Cloud Atlas

Tremendous independent work by Wachowskis and Tykwer, spanning six stories and several centuries.

Directors: Andy and Lana Wachowski, Tom Tykwer | Stars: Tom Hanks, Halle Berry, Hugh Grant, Jim Sturgess

Budget: 100 million | Box office: 65 million

IMDb: 8.2 | Metacritic: 55

Cloud Atlas, Wachowskis, Tykwer

I‘ll start from a galaxy far far away, but bear with me. Watching a movie Fanboys several years ago made me think which movie of all is the most important for me, made the biggest impact. After long and serious thinking the decision came clear – The Matrix. I‘ll spare the details why, maybe there will be a chance to talk about it some other time, but it‘s relevant now, because since then I was waiting for what Wachovskis can think of next. I didn‘t hate Speed Racer like many people, but it was just a little fun experiment in a long period of silence. There were some rumours about them taking a strange story in future Iraq war, even talk about Wachovskis directing the new Superman reboot, but (thankfully) it never happened. So the minute I found out about Cloud Atlas project, I started to search for the book.

David Mitchell‘s novel is a must read in order to enjoy the movie and grasp what is going on in these so different six worlds and stories, separated by hundreds of years. The novel for me was an interesting experience, because I decided not to read it, but to listen for an audiobook. Available from iTunes, the audiobook is narrated by six readers, different one for each story, and it‘s really a great way to enjoy the richness and difference of each chapter‘s style and language features.

Because of that huge difference there was much sense to split the movie direction into two teams – one Wachovskis and one Tom Tykwer‘s. The siblings directed the oldest story in 19th century South Pacific ocean and, predictably, the two future stories in the futuristic Neo Seoul of 22nd century and Hawaiian Islands in post apocalyptic world (probably 24th century). Tykwer was responsible for middle three stories: two in the 20th century and one in 2012. I don‘t think there‘s much point of telling the stories themselves – even the glimpse of them would take lots of time. So better to focus on the movie itself.

The production of Cloud Atlas was quite unique.
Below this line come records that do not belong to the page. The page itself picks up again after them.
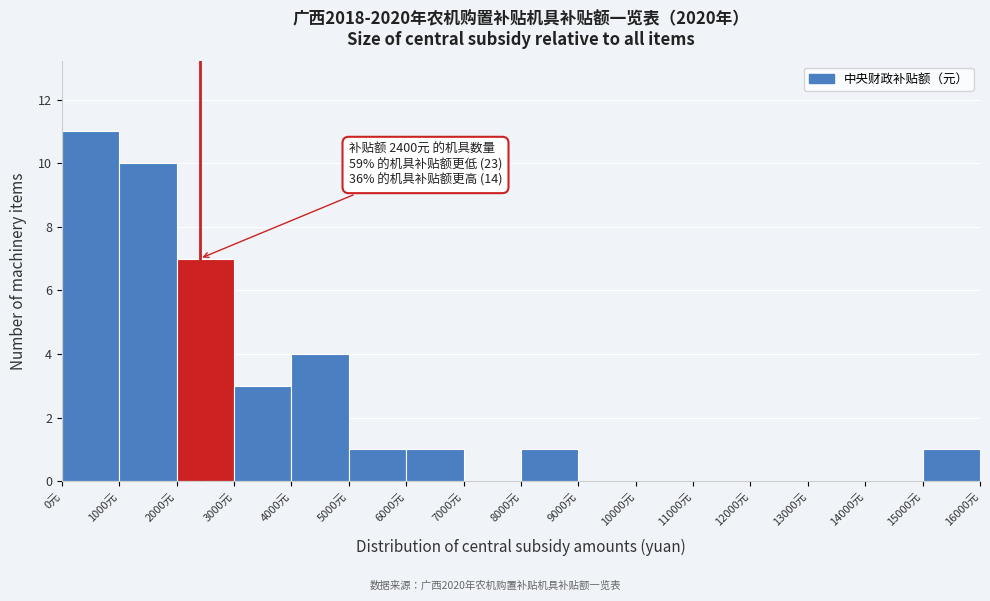

Over which range of the x-axis is the bar tallest?

0 to 1000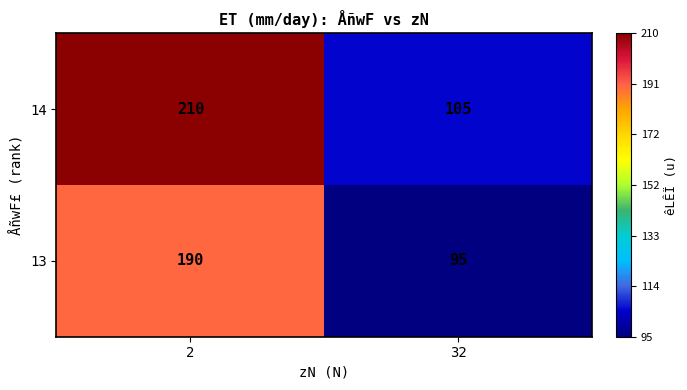

What is the total value across all series at 32?

200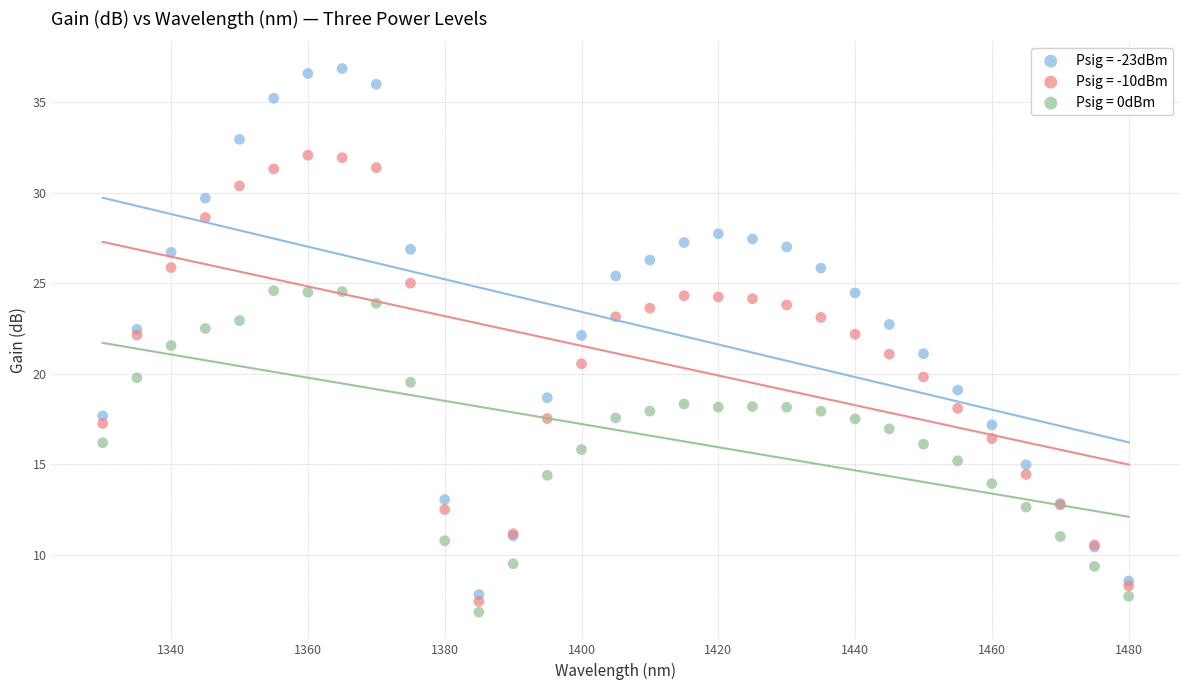

Which series reaches the maximum Y coordinate?

Psig = -23dBm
Not only it was created by two separately working teams, but it was financed from independent sources and thus it‘s one of the most expensive independent movies ever made, already called the biggest German production blockbuster. It may sound like not a big deal, but to raise 100 million from various independent sources is a huge task and because of that the movie was even considered dead for few times. Only the actors‘, especially Tom Hanks‘, and other crew enthusiasm kept it going.

Another cool and interesting decision probably comes from the lack of finance and difficulties filming an independent production with high profile stars, but nevertheless it‘s really impressive. All of the main actors played several roles in Cloud Atlas, from major to minor ones. And the people to praise here are not only the actors themselves, but also the make-up teams. They must get an Oscar at least for that! It‘s really interesting to try and guess which actors play what roles in different segments and at the end is surprising to see them revealed.

Seeing the same actors helps to connect the different Cloud Atlas stories together much better than when you read the book. I guess the hard task for directors was to find more ways to present the picture as a whole and not just as separate stories. That‘s why the structure of the movie is much different from the book. In the novel the stories begin consequently, are interrupted in the middle of them until the book reaches the final sixth story, and then goes backwards in time and finishes each episode. It‘s a bit complicated approach and it makes hard to remember details from the beginning in the end of the book. So the movie approach when everything happens at the same time is much more suitable. At times it‘s a bit hard to adjust and it seems that you‘re watching a never ending trailer, all the events are important and there are no follow ups between the scenes, but that‘s the price to pay for such huge story. And the film is edited masterfully, again stressing the connections between different worlds and characters. Thankfully, distributors didn’t cut on the film‘s running time and the three hours really take you on the breathtaking journey from 19th century sailboat to neon flashing futuristic Seoul and the savage world „after the fall“, and all this epic trip is accompanied by wonderful soundtrack.

Just take it with consideration and please read or better listen to David Mitchell‘s novel – I can‘t really imagine watching Cloud Atlas otherwise.